The energy sector in Mozambique is the anchor for diversifying the pyramid of growth and for opening new opportunities, declared the Minister of Industry and Trade, Max Tonela, on Thursday.
He was speaking in the Maltese capital, Valletta, at the end of a session on “Energy Security: Investing in the Future”, ahead of the Commonwealth Summit, due to begin on Friday.
The attention paid to business opportunities in the energy sector, from natural gas to hydropower to renewables, results from the potential that Mozambique has, and also because the 53 member states of the Commonwealth provide Mozambique with a major potential market, said Tonela.
“We presented our experience in making use of the country’s energy potential, and the measures under way to revise the electricity law, in order to attract more investment to the sector”, he added.
Mozambique has immense hydro-electric potential, particularly in the Zambezi Valley, and several large electricity generation schemes have been on the table for years. These include a second power station at the Cahora Bassa dam, and new dams further downstream, at Mpanda Nkua, Boroma and Lupata.
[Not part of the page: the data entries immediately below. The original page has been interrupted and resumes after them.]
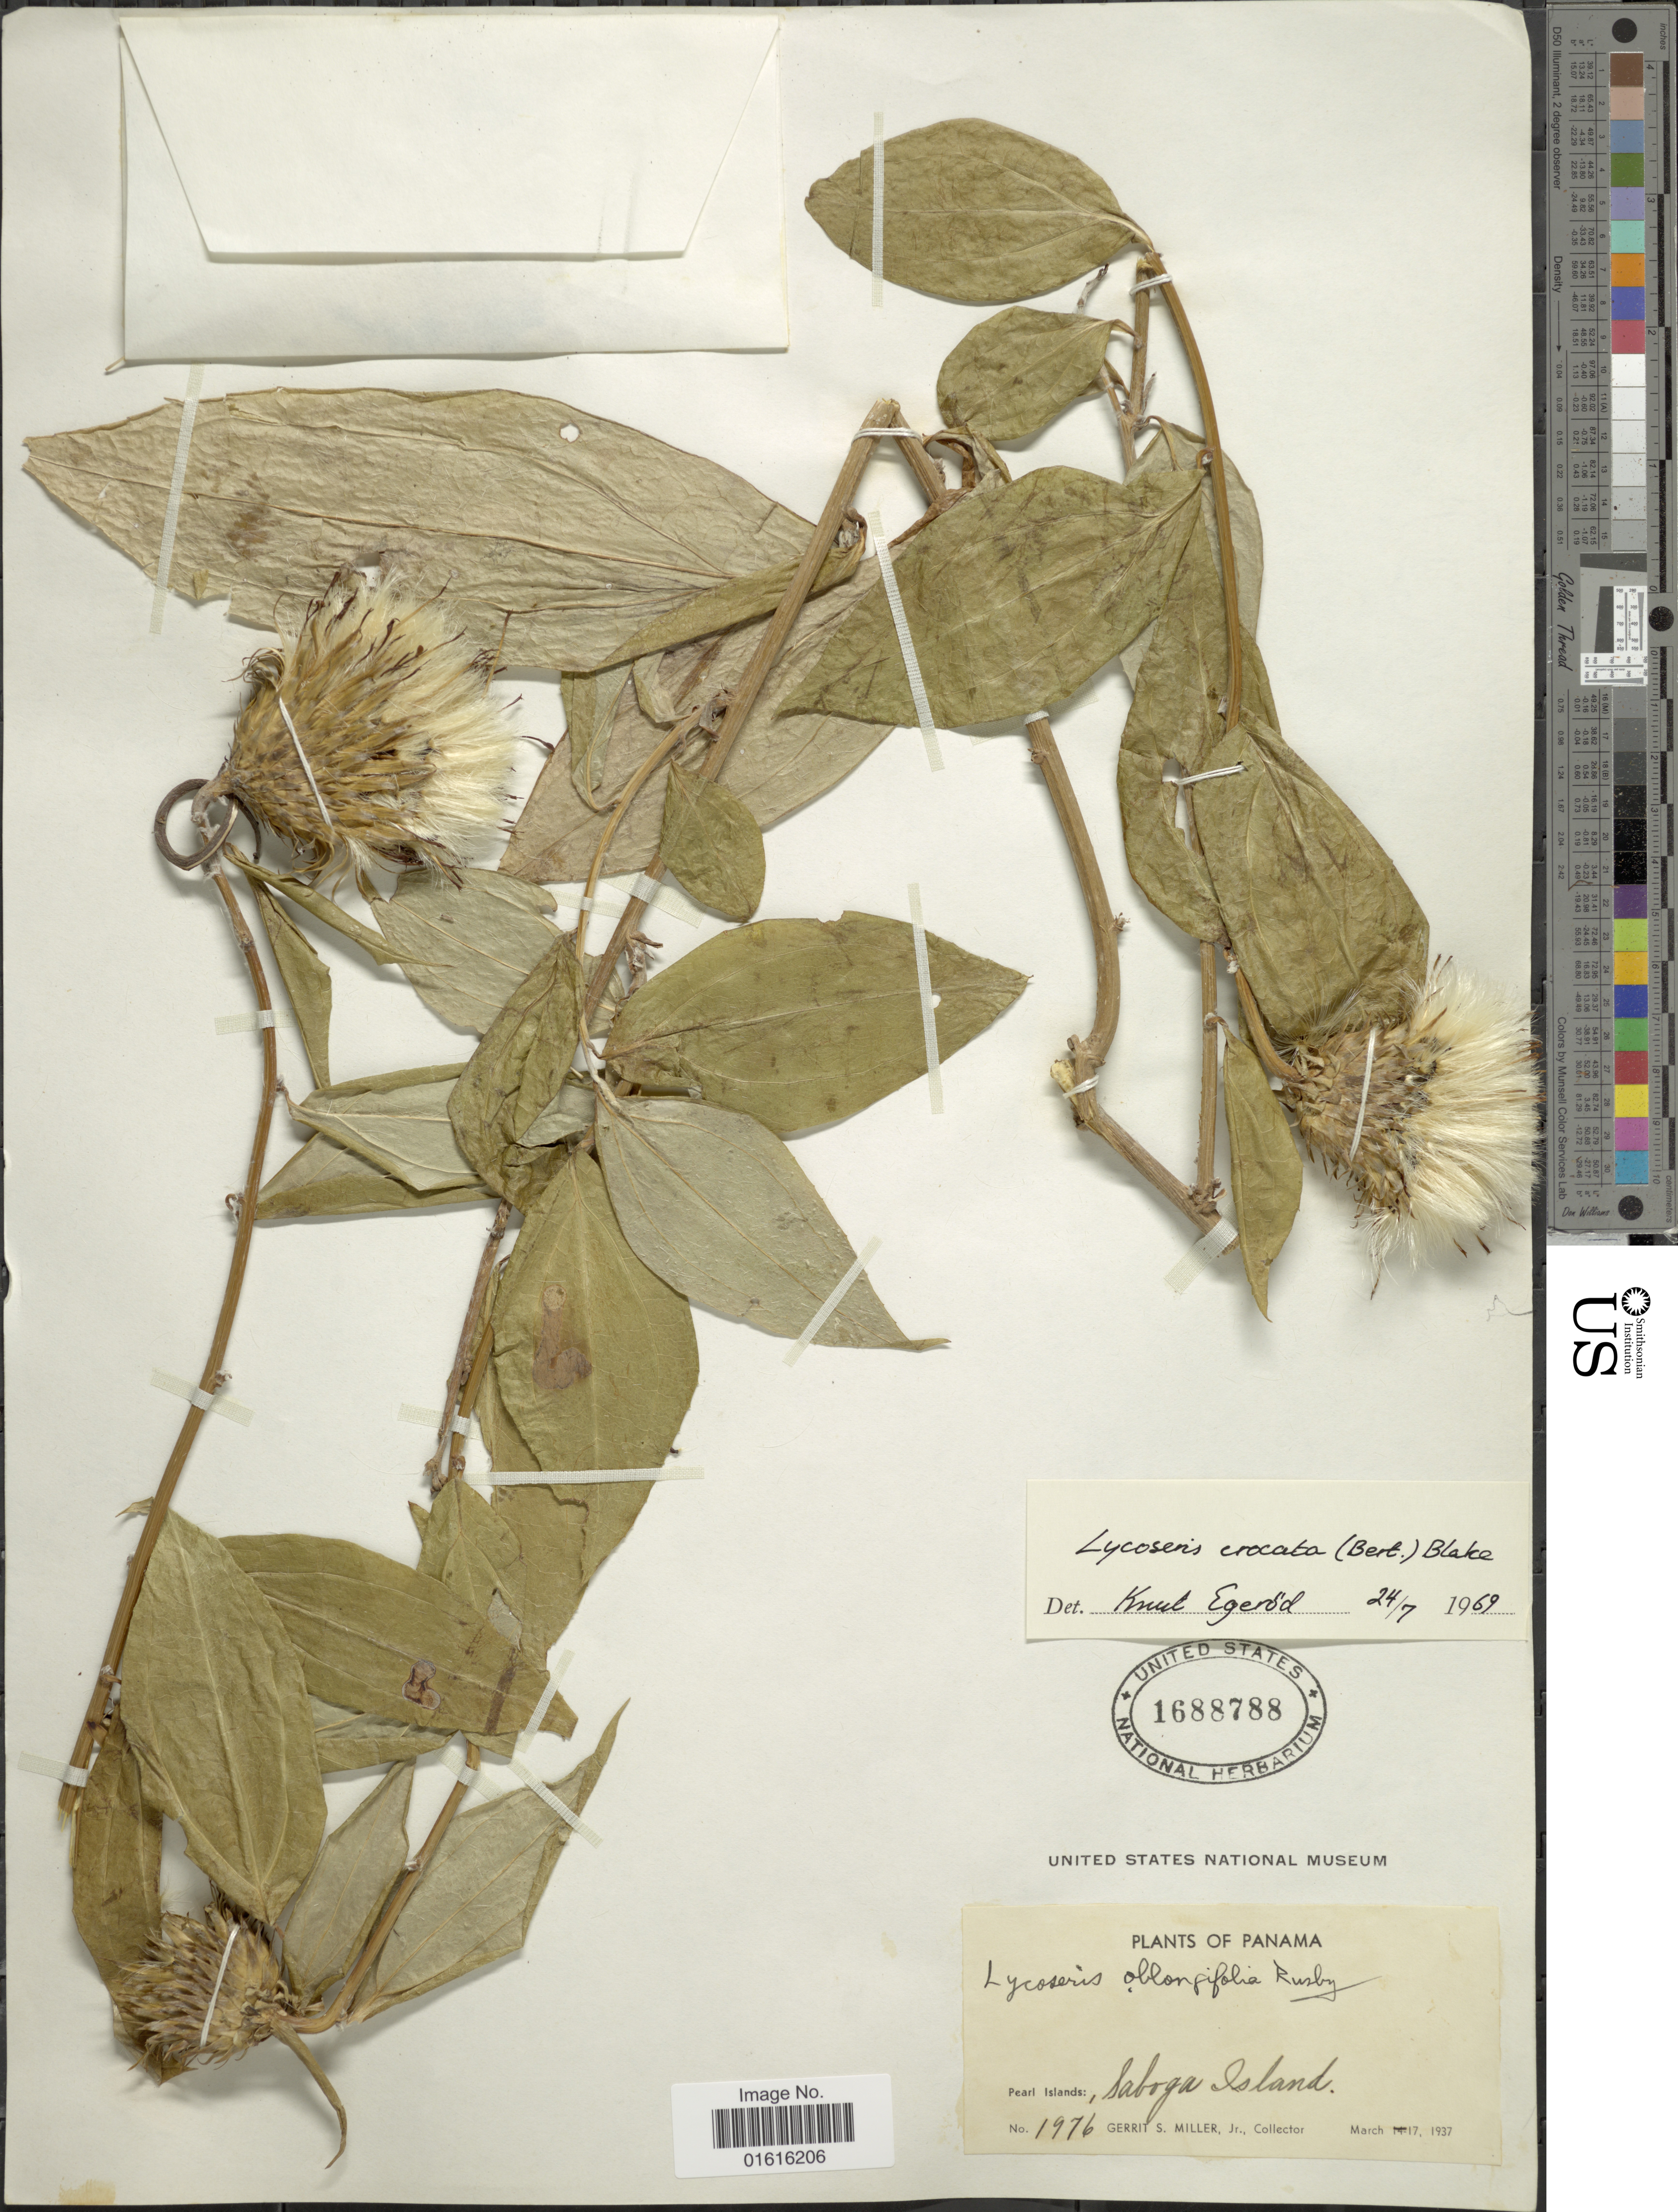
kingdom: Plantae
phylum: Tracheophyta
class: Magnoliopsida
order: Asterales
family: Asteraceae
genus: Lycoseris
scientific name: Lycoseris crocata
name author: S.F. Blake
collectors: G. S. Miller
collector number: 1976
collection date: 1937-03-17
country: Panama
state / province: Panamá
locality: Panama. Pearl Islands: Saboga Island.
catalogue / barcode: US 1688788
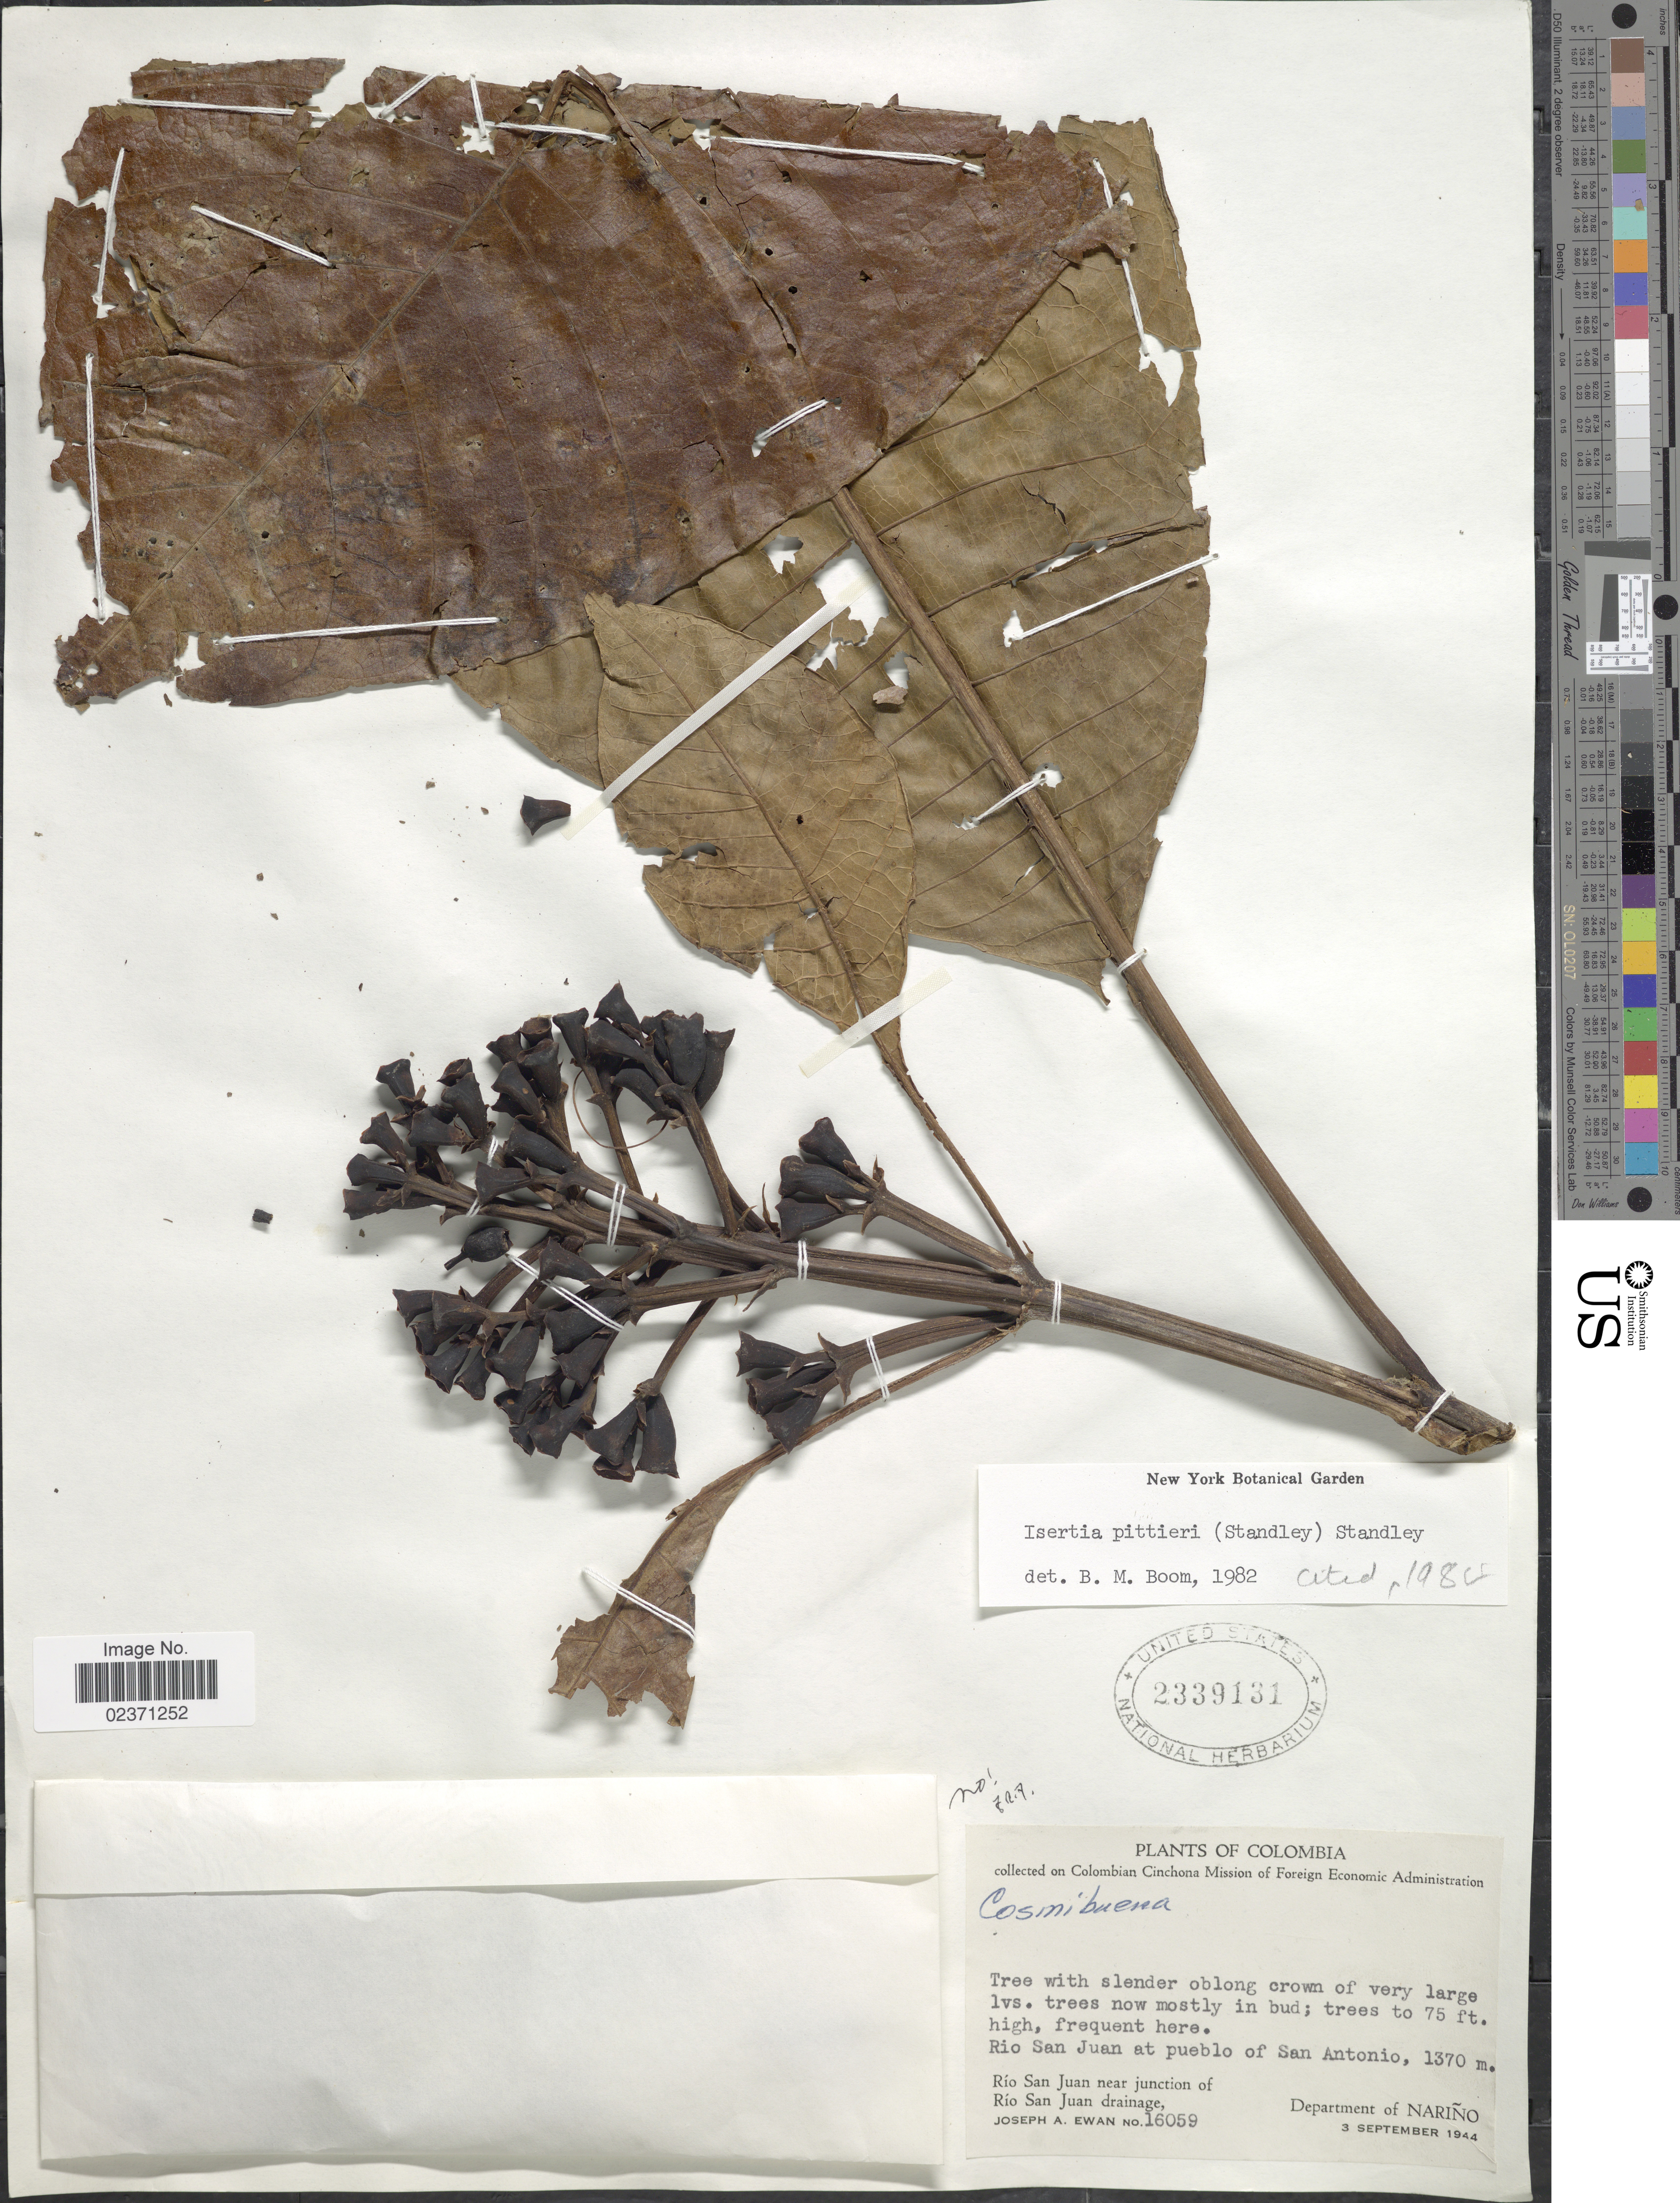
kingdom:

These have not yet been built largely due to lack of cooperation from the South African electricity company, Eskom. Arranging the finance for new dams and power stations depends on having a secure buyer for the energy produced.
Mozambique cannot yet absorb all the power that would be produced, and the only potential buyer in the region for thousands of megawatts is Eskom.
Currently 85 per cent of the electricity consumed in Mozambique comes from hydro-power sources (mostly Cahora Bassa), and the remaining 15 per cent from gas fired power stations. This picture could change significantly in the near future, according to the National Director of Energy, Pascoal Bacela.
Coal fired power stations are included in the plans of several mining companies, exploiting the enormous coal deposits in the western province of Tete, and there are also projects for solar power stations. These will change the country’s energy matrix, and reduce somewhat the percentage of total electricity consumption drawn from hydro-power.
The director of the government’s Investment Promotion Centre (CPI), Lourenco Sambo, said that the industrialization of agriculture requires new processing capacity and greater irrigation, both of which are impossible without energy. He believed Mozambique could learn from other Commonwealth member states about how to anchor development in the energy sector “in order to better diversify the economy”.
Mozambican President Filipe Nyusi will head the Mozambican delegation to the summit, due to last from Friday through to Sunday. In addition to Tonela, he is accompanied by Foreign Minister Oldemiro Baloi, and the Minister of Gender, Children and Social Welfare, Cidalia Chauque.